ペンギンドクターより
その2
読書について、少し述べます。
先日、トマ・ピケティ著『21世紀の資本』を読了しました。原文は2013年に刊行され、邦訳は2014年12月8日第1刷、12月22日第4刷とみすず書房から大量に増刷されたベストセラーでした。私も2015年に池袋ジュンク堂にて購入しましたが、エスカレーターを降りたすぐ前に100冊前後平積みになっていました。注など100ページを除いた本文だけでも600ページ余りあり、とても気楽に読める本ではありません。一時上の娘の前夫が貸してくれというので貸しましたが、当然未読のまま回収しました。本が戻って来てからも私は読む気にならずしばらく放置していました。4ヶ月ほど前に思い立ってようやく読み始めたのです。どういうやり方で読んだかというと、実は検診の仕事の合間に読んだのです。
検診の仕事は、9時から1時間程度は次から次へと診察で忙しいのですが、その後パラパラと受診者がみえるぐらいで、暇になります。私の場合、朝早く来て数日間の上部消化管のレントゲン写真の読影がありますが、検診そのものは10時以降2時間近く診察室でひとりになる時間があります。コロナ以前はこの2時間ですべての内視鏡の結果説明をしていました。ところが、コロナ発生以降、原則的に結果説明は省略となりました。他の医師はともかく、私は昔は胃がんの専門家でしたから、胃の内視鏡結果説明では胃における「ピロリ菌」の意味など熱心に説明していました。今はどうしてもと希望する受診者がいるくらいであり、私はこの診察のあいまの時間を、分厚い読みにくい硬い本の読書に充てることにしたのです。ボーボワール『老い』とかアントニオ・ネグリ、マイケル・ハート『<帝国>』、デヴィッド・ハーヴェイ『経済的理性の狂気』などはこうしたやり方で読みました。
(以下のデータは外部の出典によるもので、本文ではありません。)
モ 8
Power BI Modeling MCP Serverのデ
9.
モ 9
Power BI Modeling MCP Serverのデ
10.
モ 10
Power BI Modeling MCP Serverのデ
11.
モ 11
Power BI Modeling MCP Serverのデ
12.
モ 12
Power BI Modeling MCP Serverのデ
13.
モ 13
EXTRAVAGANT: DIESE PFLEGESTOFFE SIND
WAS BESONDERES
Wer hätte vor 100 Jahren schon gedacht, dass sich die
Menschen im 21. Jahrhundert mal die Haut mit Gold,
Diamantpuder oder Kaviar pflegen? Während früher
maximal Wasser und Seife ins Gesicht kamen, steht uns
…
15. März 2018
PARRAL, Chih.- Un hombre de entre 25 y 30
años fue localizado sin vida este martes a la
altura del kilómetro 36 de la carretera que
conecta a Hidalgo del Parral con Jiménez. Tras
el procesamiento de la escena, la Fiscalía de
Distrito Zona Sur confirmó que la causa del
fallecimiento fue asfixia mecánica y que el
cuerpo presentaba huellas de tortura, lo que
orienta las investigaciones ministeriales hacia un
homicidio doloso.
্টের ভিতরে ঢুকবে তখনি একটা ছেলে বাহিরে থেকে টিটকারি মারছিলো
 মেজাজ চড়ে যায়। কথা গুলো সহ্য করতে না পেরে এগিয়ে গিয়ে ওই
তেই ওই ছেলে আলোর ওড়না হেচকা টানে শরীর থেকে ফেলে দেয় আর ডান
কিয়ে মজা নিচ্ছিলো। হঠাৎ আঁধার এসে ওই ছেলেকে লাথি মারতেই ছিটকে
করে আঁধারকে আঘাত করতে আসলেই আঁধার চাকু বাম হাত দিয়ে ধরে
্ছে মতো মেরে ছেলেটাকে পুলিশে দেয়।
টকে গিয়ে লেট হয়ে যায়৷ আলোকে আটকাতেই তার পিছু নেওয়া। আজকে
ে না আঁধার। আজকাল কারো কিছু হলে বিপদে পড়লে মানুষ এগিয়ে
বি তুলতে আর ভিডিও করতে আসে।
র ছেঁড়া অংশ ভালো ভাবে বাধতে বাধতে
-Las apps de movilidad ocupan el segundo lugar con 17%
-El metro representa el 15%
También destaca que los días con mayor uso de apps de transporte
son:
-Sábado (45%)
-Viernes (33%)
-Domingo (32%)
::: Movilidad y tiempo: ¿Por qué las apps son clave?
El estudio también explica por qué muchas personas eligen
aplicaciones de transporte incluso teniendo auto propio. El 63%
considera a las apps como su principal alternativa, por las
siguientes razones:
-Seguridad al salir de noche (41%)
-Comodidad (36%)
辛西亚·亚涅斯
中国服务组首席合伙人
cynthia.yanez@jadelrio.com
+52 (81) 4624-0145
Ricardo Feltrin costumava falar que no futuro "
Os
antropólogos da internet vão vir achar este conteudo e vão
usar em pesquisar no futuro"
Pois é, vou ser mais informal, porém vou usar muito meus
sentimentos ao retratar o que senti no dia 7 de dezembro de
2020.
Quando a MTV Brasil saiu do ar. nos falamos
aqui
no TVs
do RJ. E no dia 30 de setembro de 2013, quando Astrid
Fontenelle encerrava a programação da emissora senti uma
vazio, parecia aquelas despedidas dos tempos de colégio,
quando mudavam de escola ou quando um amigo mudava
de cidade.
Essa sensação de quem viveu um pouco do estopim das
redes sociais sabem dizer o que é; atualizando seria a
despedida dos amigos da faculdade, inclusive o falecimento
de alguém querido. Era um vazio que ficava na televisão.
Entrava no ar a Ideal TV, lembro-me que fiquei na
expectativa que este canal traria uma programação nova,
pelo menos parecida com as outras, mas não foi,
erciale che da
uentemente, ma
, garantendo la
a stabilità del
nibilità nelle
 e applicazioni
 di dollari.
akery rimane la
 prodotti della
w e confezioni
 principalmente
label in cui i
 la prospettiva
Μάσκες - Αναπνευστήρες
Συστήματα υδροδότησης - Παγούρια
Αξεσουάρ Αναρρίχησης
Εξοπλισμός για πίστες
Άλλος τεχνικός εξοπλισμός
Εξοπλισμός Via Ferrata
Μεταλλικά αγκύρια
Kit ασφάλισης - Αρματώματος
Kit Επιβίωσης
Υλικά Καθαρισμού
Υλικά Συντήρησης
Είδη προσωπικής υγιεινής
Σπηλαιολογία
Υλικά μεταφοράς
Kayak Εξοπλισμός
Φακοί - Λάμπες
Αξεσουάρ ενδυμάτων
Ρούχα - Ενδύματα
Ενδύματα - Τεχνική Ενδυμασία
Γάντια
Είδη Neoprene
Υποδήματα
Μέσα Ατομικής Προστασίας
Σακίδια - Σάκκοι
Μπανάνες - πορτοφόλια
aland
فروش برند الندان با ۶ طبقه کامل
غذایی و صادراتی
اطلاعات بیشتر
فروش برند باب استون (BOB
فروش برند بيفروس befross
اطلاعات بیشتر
分厚い本なので寝転がって読むことはできず、椅子に座って背を伸ばしている仕事のあいまが最もこういう本に適していたのです。難しい本なので、理解できないところも多いのですが、とにかく進む、わからないことは無視して数ページだけでも字面を追って、折り込みを入れていく、中断箇所にしおりを入れて目印はつけておく。自宅で読むことはしない。検診のあいまだけがこの本の読書時間と決めていました。
さて、ピケティ『21世紀の資本』です。ピケティは1971年フランス生まれ。パリ経済学校経済学教授、社会科学高等研究院(EHESS)教授です。裏表紙の本分より抜粋したコピー(広告文)を記します。
「本書の答えは、これまでの研究者が使えたものよりもはるかに広範な、長期的で比較可能なデータに基づいた答えとなっている…格差の根底にある仕組みについて、もっと深い理解を与えてくれるような、新しい理論的な枠組みに基づいたものである」
「1970年代以来、所得格差は富裕国で大幅に増大した。特にこれは米国に顕著だった。米国では、2000年代における所得の集中は、1910年代の水準に戻ってしまった――それどころか、少し上回るほどになっている」
「私の理論における格差拡大の主要な力は、市場の不完全性とは何ら関係ない…その正反対だ。資本市場が完全になればなるほど、資本収益率rが経済成長率gを上回る可能性も高まる」
「格差の問題を経済分析の核心に戻して、19世紀に提起された問題を考え始める時期はとうに来ているのだ」(本文より)
これだけではわかりにくいと思います。人類が平等に近かったのは第一次・第二次世界大戦の直後ぐらいであって、その後富の格差は米国のみならずヨーロッパ・アジアすべての地域で拡大してきている。それを是正するには資本税、つまり富裕層が所有している資本に累進課税をかけるしかないとピケティは述べています。
ピケティはそのことを述べるために母国フランス(フランス革命によって1800年前後からフランスでは税の徴収記録が整備されて残っているようです)の過去のデータを詳細に検討しています。また可能な限り他の国(実際は記録がないことが多い)のデータも収集しています。この本が日本でこの種の本としては異例のベストセラーになるだけの説得力があります。
あの佐藤優ももちろん読んでいて、ピケティと佐藤優の対談の本もあります。今日はこのへんにしておきます。これから競馬の有馬記念を女房と見ますので。